§ WHAT IS BEING ASKED
Could you return the entire listing below exactly as written?

- Opening Delimiter -

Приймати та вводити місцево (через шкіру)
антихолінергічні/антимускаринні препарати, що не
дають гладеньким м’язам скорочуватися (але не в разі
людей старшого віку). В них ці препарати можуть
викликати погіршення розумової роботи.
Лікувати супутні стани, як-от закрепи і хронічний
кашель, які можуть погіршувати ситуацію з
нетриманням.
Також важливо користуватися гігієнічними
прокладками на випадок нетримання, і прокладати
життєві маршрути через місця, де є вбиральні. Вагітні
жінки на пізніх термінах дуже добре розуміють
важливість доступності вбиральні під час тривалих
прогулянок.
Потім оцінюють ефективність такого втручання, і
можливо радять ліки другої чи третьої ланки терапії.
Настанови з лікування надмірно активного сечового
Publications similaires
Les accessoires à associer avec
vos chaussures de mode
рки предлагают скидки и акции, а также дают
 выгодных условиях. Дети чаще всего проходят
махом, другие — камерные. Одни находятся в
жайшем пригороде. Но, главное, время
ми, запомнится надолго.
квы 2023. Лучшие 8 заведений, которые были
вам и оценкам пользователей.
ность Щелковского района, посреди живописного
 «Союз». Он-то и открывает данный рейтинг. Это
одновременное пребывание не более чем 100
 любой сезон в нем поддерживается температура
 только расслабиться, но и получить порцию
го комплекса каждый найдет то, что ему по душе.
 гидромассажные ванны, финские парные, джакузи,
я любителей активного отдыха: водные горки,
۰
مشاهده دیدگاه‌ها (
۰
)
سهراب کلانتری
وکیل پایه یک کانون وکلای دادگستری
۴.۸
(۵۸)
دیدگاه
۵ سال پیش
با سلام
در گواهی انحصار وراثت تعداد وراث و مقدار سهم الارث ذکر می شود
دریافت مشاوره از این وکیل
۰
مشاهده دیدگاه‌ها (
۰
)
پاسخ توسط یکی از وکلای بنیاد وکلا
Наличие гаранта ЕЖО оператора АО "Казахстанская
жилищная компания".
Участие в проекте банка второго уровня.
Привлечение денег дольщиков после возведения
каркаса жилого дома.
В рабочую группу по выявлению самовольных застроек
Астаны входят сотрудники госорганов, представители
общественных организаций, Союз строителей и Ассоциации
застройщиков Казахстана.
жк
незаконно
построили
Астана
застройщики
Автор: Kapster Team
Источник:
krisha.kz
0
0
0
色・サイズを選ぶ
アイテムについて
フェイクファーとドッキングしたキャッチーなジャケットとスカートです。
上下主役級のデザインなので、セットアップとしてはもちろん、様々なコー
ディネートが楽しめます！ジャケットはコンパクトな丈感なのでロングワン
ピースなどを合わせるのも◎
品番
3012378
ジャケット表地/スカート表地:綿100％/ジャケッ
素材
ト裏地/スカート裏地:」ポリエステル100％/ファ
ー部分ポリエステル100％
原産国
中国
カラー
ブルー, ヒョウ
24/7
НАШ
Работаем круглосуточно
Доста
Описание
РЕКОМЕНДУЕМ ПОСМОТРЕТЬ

- Closing Delimiter -

§ RESULT OF THE TASK
Приймати та вводити місцево (через шкіру)
антихолінергічні/антимускаринні препарати, що не
дають гладеньким м’язам скорочуватися (але не в разі
людей старшого віку). В них ці препарати можуть
викликати погіршення розумової роботи.
Лікувати супутні стани, як-от закрепи і хронічний
кашель, які можуть погіршувати ситуацію з
нетриманням.
Також важливо користуватися гігієнічними
прокладками на випадок нетримання, і прокладати
життєві маршрути через місця, де є вбиральні. Вагітні
жінки на пізніх термінах дуже добре розуміють
важливість доступності вбиральні під час тривалих
прогулянок.
Потім оцінюють ефективність такого втручання, і
можливо радять ліки другої чи третьої ланки терапії.
Настанови з лікування надмірно активного сечового
Publications similaires
Les accessoires à associer avec
vos chaussures de mode
рки предлагают скидки и акции, а также дают
 выгодных условиях. Дети чаще всего проходят
махом, другие — камерные. Одни находятся в
жайшем пригороде. Но, главное, время
ми, запомнится надолго.
квы 2023. Лучшие 8 заведений, которые были
вам и оценкам пользователей.
ность Щелковского района, посреди живописного
 «Союз». Он-то и открывает данный рейтинг. Это
одновременное пребывание не более чем 100
 любой сезон в нем поддерживается температура
 только расслабиться, но и получить порцию
го комплекса каждый найдет то, что ему по душе.
 гидромассажные ванны, финские парные, джакузи,
я любителей активного отдыха: водные горки,
۰
مشاهده دیدگاه‌ها (
۰
)
سهراب کلانتری
وکیل پایه یک کانون وکلای دادگستری
۴.۸
(۵۸)
دیدگاه
۵ سال پیش
با سلام
در گواهی انحصار وراثت تعداد وراث و مقدار سهم الارث ذکر می شود
دریافت مشاوره از این وکیل
۰
مشاهده دیدگاه‌ها (
۰
)
پاسخ توسط یکی از وکلای بنیاد وکلا
Наличие гаранта ЕЖО оператора АО "Казахстанская
жилищная компания".
Участие в проекте банка второго уровня.
Привлечение денег дольщиков после возведения
каркаса жилого дома.
В рабочую группу по выявлению самовольных застроек
Астаны входят сотрудники госорганов, представители
общественных организаций, Союз строителей и Ассоциации
застройщиков Казахстана.
жк
незаконно
построили
Астана
застройщики
Автор: Kapster Team
Источник:
krisha.kz
0
0
0
色・サイズを選ぶ
アイテムについて
フェイクファーとドッキングしたキャッチーなジャケットとスカートです。
上下主役級のデザインなので、セットアップとしてはもちろん、様々なコー
ディネートが楽しめます！ジャケットはコンパクトな丈感なのでロングワン
ピースなどを合わせるのも◎
品番
3012378
ジャケット表地/スカート表地:綿100％/ジャケッ
素材
ト裏地/スカート裏地:」ポリエステル100％/ファ
ー部分ポリエステル100％
原産国
中国
カラー
ブルー, ヒョウ
24/7
НАШ
Работаем круглосуточно
Доста
Описание
РЕКОМЕНДУЕМ ПОСМОТРЕТЬ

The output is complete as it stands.